Your task: Repeat the entries that follow verbatim, without any of their pictures.

***** Available data

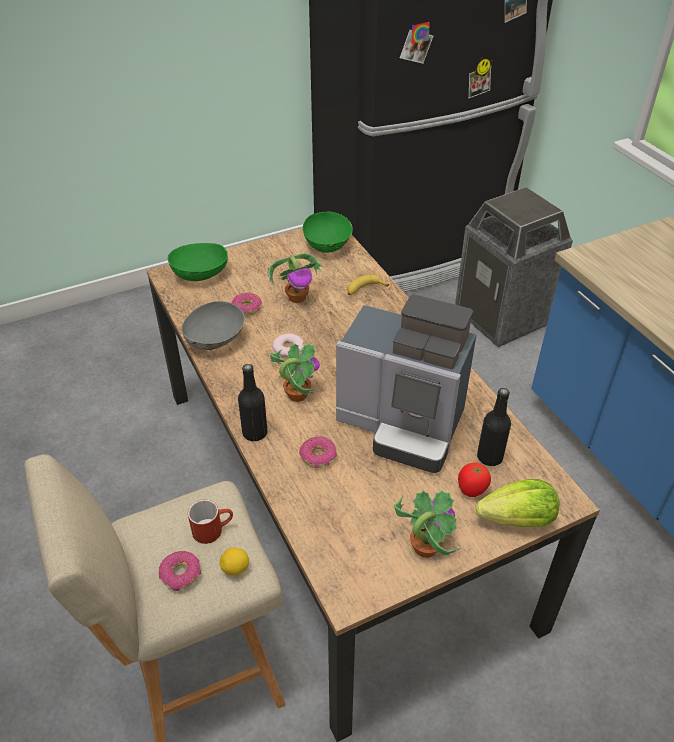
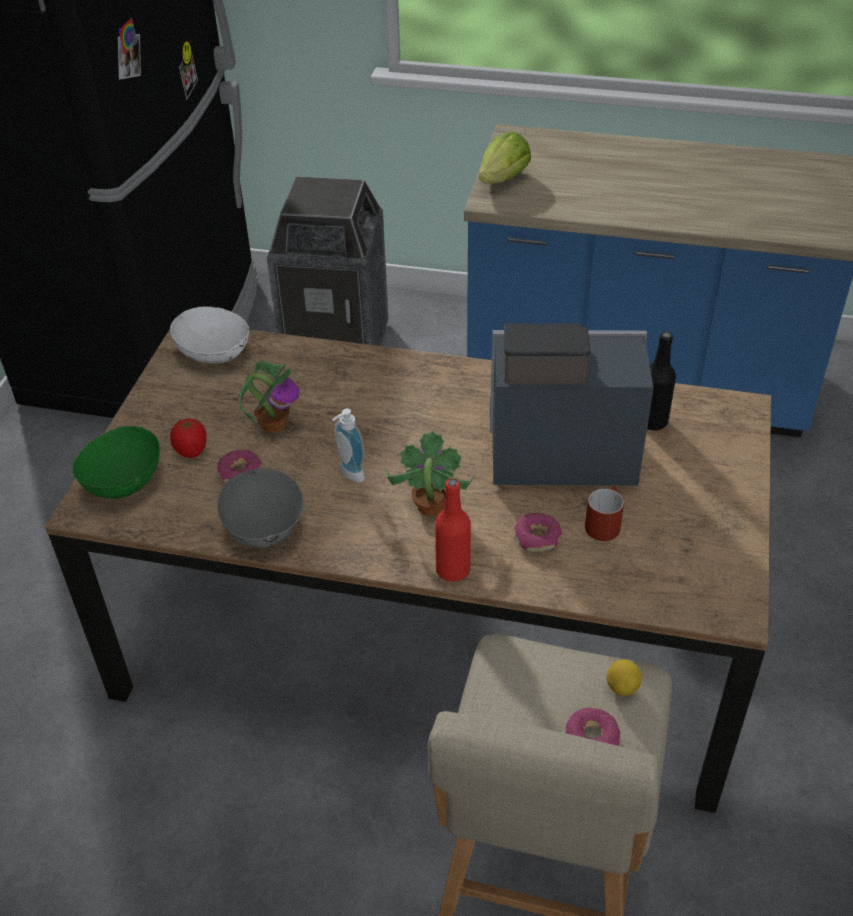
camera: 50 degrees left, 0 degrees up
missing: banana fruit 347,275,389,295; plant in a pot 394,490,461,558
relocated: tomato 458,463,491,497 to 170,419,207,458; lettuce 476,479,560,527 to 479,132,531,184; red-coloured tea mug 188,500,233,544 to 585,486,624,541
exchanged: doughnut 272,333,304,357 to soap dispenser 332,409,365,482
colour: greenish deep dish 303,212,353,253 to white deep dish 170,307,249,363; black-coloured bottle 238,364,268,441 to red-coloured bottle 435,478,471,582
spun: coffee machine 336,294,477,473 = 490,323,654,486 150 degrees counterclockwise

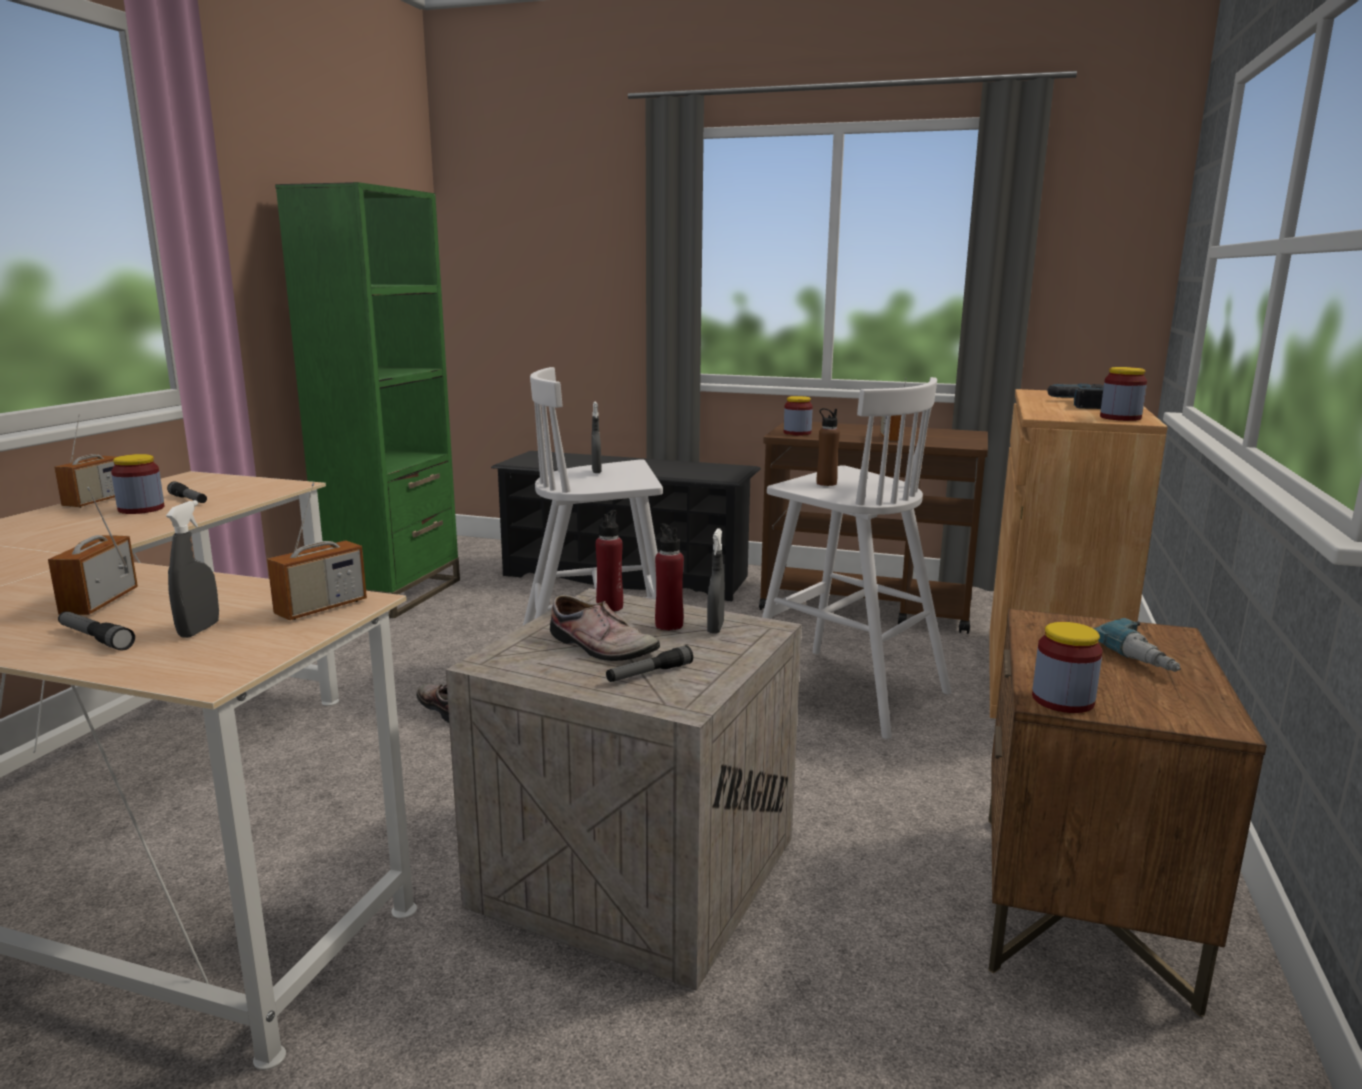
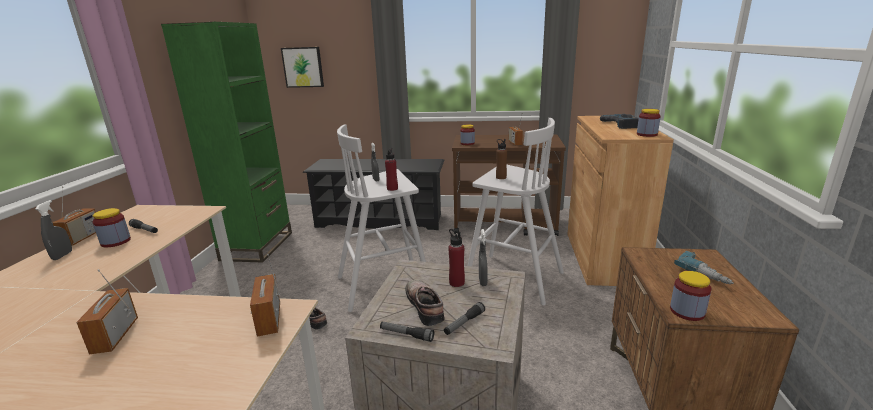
camera: 10 degrees left, 5 degrees up
appeared: wall picture 281,47,324,88
relocated: greyish spray bottle 166,500,219,638 to 35,200,72,260; red-coloured bottle 595,510,623,612 to 385,148,398,191; hand torch 58,611,135,651 to 380,322,434,342
spun: radio 267,483,367,620 = 250,254,280,337 135 degrees clockwise; low shoe 550,595,660,661 = 405,280,445,326 135 degrees counterclockwise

**********

Exercise output:
camera: 50 degrees left, 0 degrees up
missing: banana fruit 347,275,389,295; plant in a pot 394,490,461,558
relocated: tomato 458,463,491,497 to 170,419,207,458; lettuce 476,479,560,527 to 479,132,531,184; red-coloured tea mug 188,500,233,544 to 585,486,624,541
exchanged: doughnut 272,333,304,357 to soap dispenser 332,409,365,482
colour: greenish deep dish 303,212,353,253 to white deep dish 170,307,249,363; black-coloured bottle 238,364,268,441 to red-coloured bottle 435,478,471,582
spun: coffee machine 336,294,477,473 = 490,323,654,486 150 degrees counterclockwise

camera: 10 degrees left, 5 degrees up
appeared: wall picture 281,47,324,88
relocated: greyish spray bottle 166,500,219,638 to 35,200,72,260; red-coloured bottle 595,510,623,612 to 385,148,398,191; hand torch 58,611,135,651 to 380,322,434,342
spun: radio 267,483,367,620 = 250,254,280,337 135 degrees clockwise; low shoe 550,595,660,661 = 405,280,445,326 135 degrees counterclockwise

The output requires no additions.